Imagine a day after a heavy rainfall. To the commuter it is a nightmare; to the farmer it is a paradise; to the kids it is a magical kingdom; to the sweeper who cleans the clogged drains, another job. It’s the same rain but viewed very differently through the eyes of the beholder. Each view is the individual’s reality.

Humanity agrees on the reality of the need for food and shelter, yet some live in tents, others in palaces. Tastes in foods range from a vegetarian diet of rice and lentils, to the appetite for raw meat.

Can we alter and affect our realities? Why not? The religious fanatics, too, tired of persecution packed their bags and set off to create their own lifestyle. Meanwhile, countless drug addicts and smokers stay where they are while travelling on the wings of their drug induced realities. Political and religious beliefs can become so strong that one nation or creed is forever trying to impose its version of reality to another. The more sophisticated a culture becomes, the more varied and numerous are the realities it can contain.

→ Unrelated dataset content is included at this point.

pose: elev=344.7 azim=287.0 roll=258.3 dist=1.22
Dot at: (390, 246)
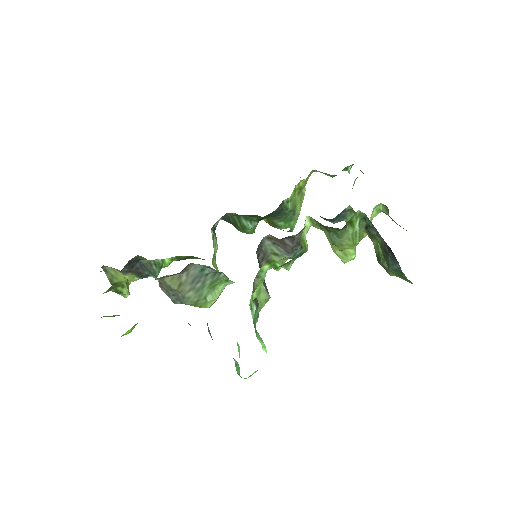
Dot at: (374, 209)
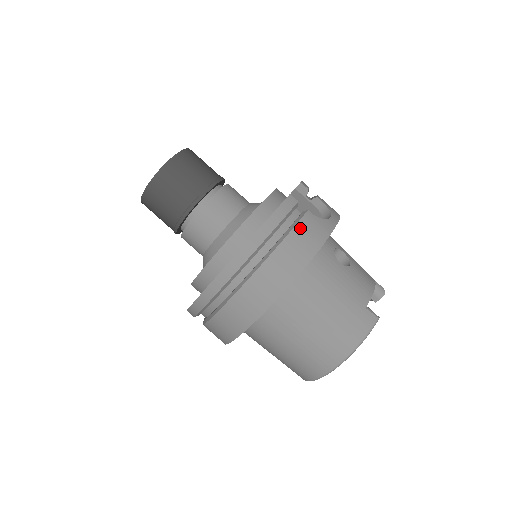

The question is, must we take drugs or be a millionaire to create our own reality?

There is no need because we are already in a position to do it. We can create our lives once we begin to take back our personal power and to assume responsibility for ourselves. Then, we automatically and spontaneously begin the process. And, we are in a position to do this right now: we have the tools, the know-how; in fact everything is poised at the ready. All it takes is a bit of courage to admit to ourselves that it is possible, and the willingness to experiment with our daily lives.

The preliminary task is to take stock of where we are right now. As every gardener knows, we prepare the soil before we plant the seeds. Through an honest self appraisal, free of criticism and judgement, we get in touch with where we are with ourselves.

Let’s say we are serving five to ten years in prison. Now, there are certain restrictions imposed on us from the beginning. If our reaction is to say that we can do nothing that we want to do until we are released, then that becomes our reality. By accepting and taking responsibility for what has happened in the past to get us into the situation we are in now, we begin to take steps to create a new present situation for ourselves from which we can emerge in a fresh way. Serving time is an expression used by prisoners but it could well be one, many of us use to describe areas of our lives we conduct unwillingly.

We serve time with our colleagues, dealers and workers in order to be free with our husbands, wives and children. Or vice versa, we serve time with our families in order to be free with our lovers, friends, sailboats, or drinking companions. For none of us enjoy total freedom in every sense of word though the extent to which we inhabit personal prisons may be less obvious than it is to those in jail. We are talking here about the same freedom frequently referred to by mystics: one that is of an inner nature, unaffected by the external circumstance.

It is the freedom we can all work and strive towards, no matter what our external situation is. Even inside actual prison, a man who creates his own reality is free. And, even the most free and richest man can be slave to all that happens to him.